### Text shown
# # # # # # #
An internal European supply alternative diversifies sourcing and allows the procurement of magnesium produced under the continent’s environmental, labour, and governance standards.

“This matters even more in a world where Scope 3 reporting, CBAM, environmental, social, and governance (ESG) standards, and due diligence are increasingly prevalent,” he points out.

It also rebuilds industrial know-how – engineering, metallurgy, and skilled labour – on European soil, which is a precondition for any longer-term reindustrialisation strategy.

“Verde Magnesium aims to add resilient, sustainable, European-standard capacity into a market that today has none of it,” he says.

ACTIONING ROMANIAN RESOURCES

As Verde Magnesium has demonstrated, producing critical raw materials in Europe at the lowest carbon footprint in the world is technically possible.

To become an effective commercial success, however, there is a structural gap in the EU’s carbon-pricing architecture that must be overcome.

Currently, the EU Emissions Trading System (EU ETS) assigns a price to the CO₂ that is emitted inside Europe – but assigns no economic value to the CO₂ avoided when European production substitutes for high-carbon imports.

The result is a structural cost gap – European low-carbon producers carry a higher cost base than coal-fed incumbents, and the verified climate benefit they deliver is therefore not reflected in the price.

“The illustrative arithmetic is striking – one t of European primary magnesium produced via our route avoids approximately 25 t of CO₂ relative to the dominant imported alternative,” Rosu exemplifies.

At the current EU allowance price, the avoided emissions has a carbon-cost equivalent of roughly €1,900 per t of magnesium – comparable in magnitude to the cost gap that today prevents European production from competing.
# # # # # # #
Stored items
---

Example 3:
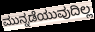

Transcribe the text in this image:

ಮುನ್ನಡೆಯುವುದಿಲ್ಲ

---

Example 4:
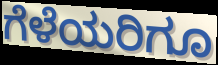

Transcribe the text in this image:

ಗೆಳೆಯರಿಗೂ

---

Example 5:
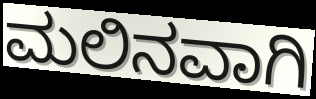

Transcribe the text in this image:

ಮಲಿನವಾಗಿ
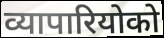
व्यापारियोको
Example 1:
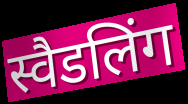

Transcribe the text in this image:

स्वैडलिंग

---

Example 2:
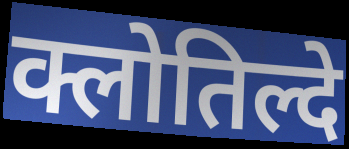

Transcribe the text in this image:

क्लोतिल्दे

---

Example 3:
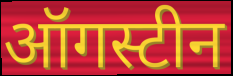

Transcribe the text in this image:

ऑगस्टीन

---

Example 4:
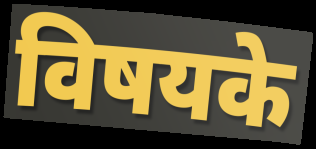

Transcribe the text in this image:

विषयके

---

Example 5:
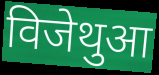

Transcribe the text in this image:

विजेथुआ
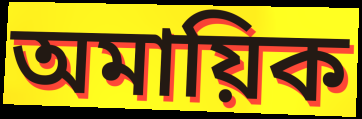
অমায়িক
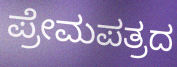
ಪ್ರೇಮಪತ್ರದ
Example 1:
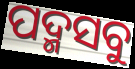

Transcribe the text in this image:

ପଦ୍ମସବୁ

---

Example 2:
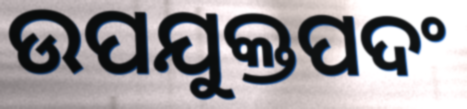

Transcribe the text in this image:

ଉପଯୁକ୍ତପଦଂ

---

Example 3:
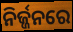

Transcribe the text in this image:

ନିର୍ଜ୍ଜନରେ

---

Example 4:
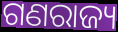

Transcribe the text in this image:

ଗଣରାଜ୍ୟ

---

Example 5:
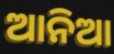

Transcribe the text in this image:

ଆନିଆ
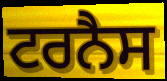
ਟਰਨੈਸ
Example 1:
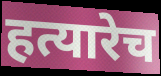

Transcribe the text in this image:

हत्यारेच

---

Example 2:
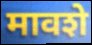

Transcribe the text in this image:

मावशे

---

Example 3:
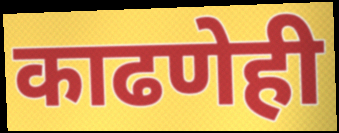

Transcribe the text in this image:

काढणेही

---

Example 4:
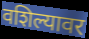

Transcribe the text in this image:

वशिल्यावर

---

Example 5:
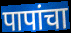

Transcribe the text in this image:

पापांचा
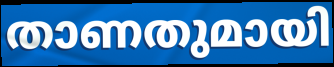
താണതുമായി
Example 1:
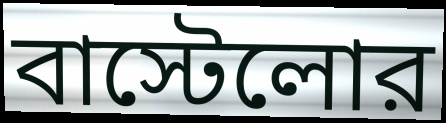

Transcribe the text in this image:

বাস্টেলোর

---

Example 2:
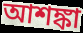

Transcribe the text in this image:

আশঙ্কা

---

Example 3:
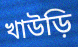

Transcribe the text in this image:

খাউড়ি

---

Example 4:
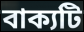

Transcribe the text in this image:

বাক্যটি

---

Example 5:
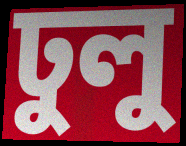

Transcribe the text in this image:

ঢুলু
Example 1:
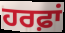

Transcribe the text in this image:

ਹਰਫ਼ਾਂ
# # # # # # #
### Written instruction A
In the magnesium text, how much CO₂ does one tonne of European primary magnesium produced via the route Rosu describes avoid relative to the dominant imported alternative?
### Written instruction B
Translate this sentence from the magnesium text into Spanish: "As Verde Magnesium has demonstrated, producing critical raw materials in Europe at the lowest carbon footprint in the world is technically possible."
### Written instruction C
Write out the part of the magnesium text that begins at the words "The result is" and stops after "production from competing.".

### Right answer A
Approximately 25 t of CO₂.

### Right answer B
Como ha demostrado Verde Magnesium, producir materias primas críticas en Europa con la menor huella de carbono del mundo es técnicamente posible.

### Right answer C
The result is a structural cost gap – European low-carbon producers carry a higher cost base than coal-fed incumbents, and the verified climate benefit they deliver is therefore not reflected in the price.

“The illustrative arithmetic is striking – one t of European primary magnesium produced via our route avoids approximately 25 t of CO₂ relative to the dominant imported alternative,” Rosu exemplifies.

At the current EU allowance price, the avoided emissions has a carbon-cost equivalent of roughly €1,900 per t of magnesium – comparable in magnitude to the cost gap that today prevents European production from competing.